# Tapatalk 4 released for Android



## editor (May 28, 2013)

Just installed this latest version and have to say it's rather splendid. It's a public beta, but seems pretty polished.











http://play.google.com/store/apps/details?id=com.tapatalk.tapatalk4


----------



## Fez909 (May 28, 2013)

Do you know how to like a post?  It used to be long press but that no longer seems to work. 

Edit : found it. Tap a message and the top bar gives you more options,  if anyone is wondering.


----------



## danny la rouge (May 28, 2013)

Trying it now. I rather like this.


----------



## Badgers (May 28, 2013)

This or Forum Runner?


----------



## danny la rouge (May 28, 2013)

Badgers said:


> This or Forum Runner?


This.


----------



## editor (May 28, 2013)

They used to be quite evenly matched, but Tapatalk is miles ahead these days.


----------



## Fez909 (May 28, 2013)

The 'participated' section is nice. Can see me using that a lot.


----------



## Fez909 (May 28, 2013)

They've completely screwed up conversations though, as there is no way to skip to the last message and by default you're taken to message one. This makes reading long conversations a nightmare. Gonna have to give them some feedback on this as it's a major issue, IMO.


----------



## fen_boy (May 29, 2013)

Still no gif support


----------



## danny la rouge (May 29, 2013)

*J*if.


----------



## editor (May 29, 2013)

Mine isn't remembering my log in which is a pain.


----------



## danny la rouge (May 29, 2013)

editor said:


> Mine isn't remembering my log in which is a pain.

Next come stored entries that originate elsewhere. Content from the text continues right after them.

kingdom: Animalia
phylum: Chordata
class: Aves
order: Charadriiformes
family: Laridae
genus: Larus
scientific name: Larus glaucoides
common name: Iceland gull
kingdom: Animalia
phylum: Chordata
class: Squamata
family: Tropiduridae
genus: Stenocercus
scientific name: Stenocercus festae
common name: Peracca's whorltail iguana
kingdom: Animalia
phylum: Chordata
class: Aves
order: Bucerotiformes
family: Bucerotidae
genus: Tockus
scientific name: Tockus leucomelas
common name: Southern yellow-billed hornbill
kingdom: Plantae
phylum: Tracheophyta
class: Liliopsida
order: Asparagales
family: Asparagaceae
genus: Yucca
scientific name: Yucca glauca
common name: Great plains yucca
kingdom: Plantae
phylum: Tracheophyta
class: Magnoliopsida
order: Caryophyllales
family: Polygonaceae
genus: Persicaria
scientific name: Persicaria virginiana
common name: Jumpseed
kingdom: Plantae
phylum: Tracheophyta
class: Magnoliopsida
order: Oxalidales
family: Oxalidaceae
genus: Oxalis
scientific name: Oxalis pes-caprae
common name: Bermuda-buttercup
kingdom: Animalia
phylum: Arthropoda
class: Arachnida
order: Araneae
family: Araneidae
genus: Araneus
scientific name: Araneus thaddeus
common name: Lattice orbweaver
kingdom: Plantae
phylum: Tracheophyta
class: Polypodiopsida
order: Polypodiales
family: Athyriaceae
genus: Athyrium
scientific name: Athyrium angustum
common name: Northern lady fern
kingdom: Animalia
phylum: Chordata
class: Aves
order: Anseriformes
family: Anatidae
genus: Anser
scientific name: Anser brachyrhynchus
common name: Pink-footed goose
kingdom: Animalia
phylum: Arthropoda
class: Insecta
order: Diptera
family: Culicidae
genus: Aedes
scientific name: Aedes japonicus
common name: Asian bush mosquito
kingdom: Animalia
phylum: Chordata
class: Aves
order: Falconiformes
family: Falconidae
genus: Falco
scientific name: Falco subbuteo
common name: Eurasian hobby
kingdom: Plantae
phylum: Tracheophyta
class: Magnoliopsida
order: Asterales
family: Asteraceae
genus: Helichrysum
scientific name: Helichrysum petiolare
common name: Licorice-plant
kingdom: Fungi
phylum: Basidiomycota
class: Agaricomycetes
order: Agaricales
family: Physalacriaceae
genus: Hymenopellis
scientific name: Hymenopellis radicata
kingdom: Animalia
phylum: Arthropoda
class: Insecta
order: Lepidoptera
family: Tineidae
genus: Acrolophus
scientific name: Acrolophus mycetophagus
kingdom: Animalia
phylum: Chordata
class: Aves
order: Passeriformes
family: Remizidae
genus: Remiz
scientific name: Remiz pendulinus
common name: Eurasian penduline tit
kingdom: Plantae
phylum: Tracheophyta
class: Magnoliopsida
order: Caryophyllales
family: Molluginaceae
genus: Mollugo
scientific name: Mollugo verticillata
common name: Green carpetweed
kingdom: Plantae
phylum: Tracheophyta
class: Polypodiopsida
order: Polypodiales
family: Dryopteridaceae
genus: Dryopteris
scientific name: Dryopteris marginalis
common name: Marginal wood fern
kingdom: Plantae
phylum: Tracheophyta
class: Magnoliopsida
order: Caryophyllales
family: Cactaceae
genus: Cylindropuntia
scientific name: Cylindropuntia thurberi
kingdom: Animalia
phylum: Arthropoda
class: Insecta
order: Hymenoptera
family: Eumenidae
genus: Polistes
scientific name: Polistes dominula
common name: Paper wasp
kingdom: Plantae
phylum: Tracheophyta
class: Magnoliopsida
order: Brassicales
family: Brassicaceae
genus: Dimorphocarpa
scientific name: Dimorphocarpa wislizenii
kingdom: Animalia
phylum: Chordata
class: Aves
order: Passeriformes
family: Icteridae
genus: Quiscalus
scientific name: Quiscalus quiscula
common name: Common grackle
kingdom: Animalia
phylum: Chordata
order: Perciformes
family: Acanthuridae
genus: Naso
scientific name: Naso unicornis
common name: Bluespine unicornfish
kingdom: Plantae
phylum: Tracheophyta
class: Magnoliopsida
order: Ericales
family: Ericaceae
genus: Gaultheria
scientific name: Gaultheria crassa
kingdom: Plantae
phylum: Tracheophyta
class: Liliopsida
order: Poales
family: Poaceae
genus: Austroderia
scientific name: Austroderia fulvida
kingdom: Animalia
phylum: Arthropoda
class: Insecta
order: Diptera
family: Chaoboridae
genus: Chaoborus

Mine did that to start with, but then added U75 to a list of forums and it's Okay now.


----------



## fen_boy (May 29, 2013)

danny la rouge said:


> *J*if.


 
Lemon


----------



## Badgers (Jun 19, 2013)

Fez909 said:
			
		

> They've completely screwed up conversations though, as there is no way to skip to the last message and by default you're taken to message one. This makes reading long conversations a nightmare. Gonna have to give them some feedback on this as it's a major issue, IMO.



This is the only reason I am not using this yet. Do prefer to Forum Runner otherwise.


----------



## editor (Jun 19, 2013)

They've updated it again, It's *leagues* above Forum Runner now. In fact, I prefer the interface to the one here.


----------